Makh tsi di eygelekh
'Makh tsi di eygelekh' (Close your eyes) was composed for the ghetto theatre, and performed in the ghetto by the singer Ella Diament. The song was written by Isaiah Shpigl, a writer-poet-essayist-teacher who survived the Łódź ghetto and Auschwitz (1906-1990) and by the composer-conductor Dovid Beyglman (1887-1944). None of the survivors interviewed by Gila Flam for her book on songs of the Łódź ghetto could recall the song. The songs was published in several collections, including the collection of Shmerke Kaczerginsky (1948:92), and the recording here was also made by him for the Munich Historical Committee of 1946. The reason that survivors of Łódź could not recall the song is because Rumkowski censored the song, and Isaiah Shpigl was threatened with deportation. The song was not performed again.

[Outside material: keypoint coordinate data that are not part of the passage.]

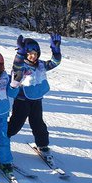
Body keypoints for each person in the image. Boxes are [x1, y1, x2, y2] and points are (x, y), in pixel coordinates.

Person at [7, 34, 62, 165]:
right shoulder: (22, 66)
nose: (33, 56)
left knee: (38, 124)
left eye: (36, 53)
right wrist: (19, 54)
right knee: (16, 124)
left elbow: (55, 62)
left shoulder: (41, 65)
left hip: (36, 99)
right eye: (30, 53)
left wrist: (56, 51)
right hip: (22, 100)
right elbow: (16, 67)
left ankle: (42, 145)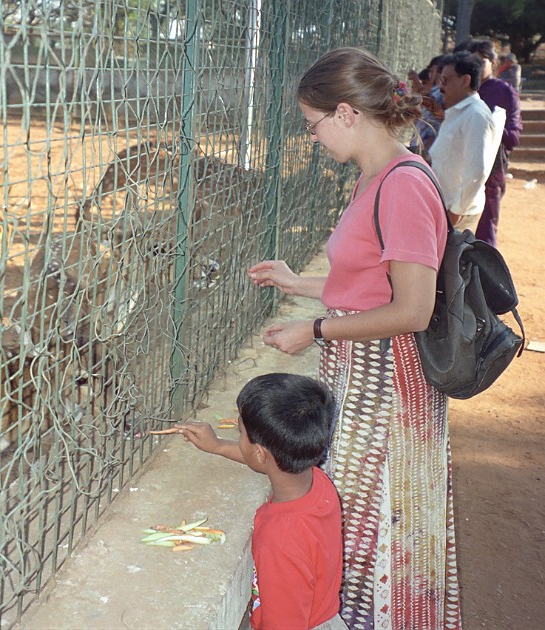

The song is a lullaby, which was one of the most popular song genres of Yiddish folk and theatre music. In a typical Jewish lullaby, the mother soothens the child to sleep with promises of pleasant times to come. The father is usually absent, off making money for the child’s education; his return, however, is said to be imminent. Shpigl’s composition, turns this concept upside down: father will never come home. The child lies down to sleep in an open field at the mercy of the elements, his parents’ house been burned to the ground.
This is one of the hopeless songs composed for a public audience in the Łódź ghetto. Nature does not smile, God has brought night into the little boy’s world, and wind and hail accompany the child and the singer into the depths of the earth.
The music is a rare form of musical hybrid, a tango-lullaby. Evidently, tango melodies were very popular during the period, and the contrast between the horrifying lyrics and the sweet melody make the song even darker and more frightening.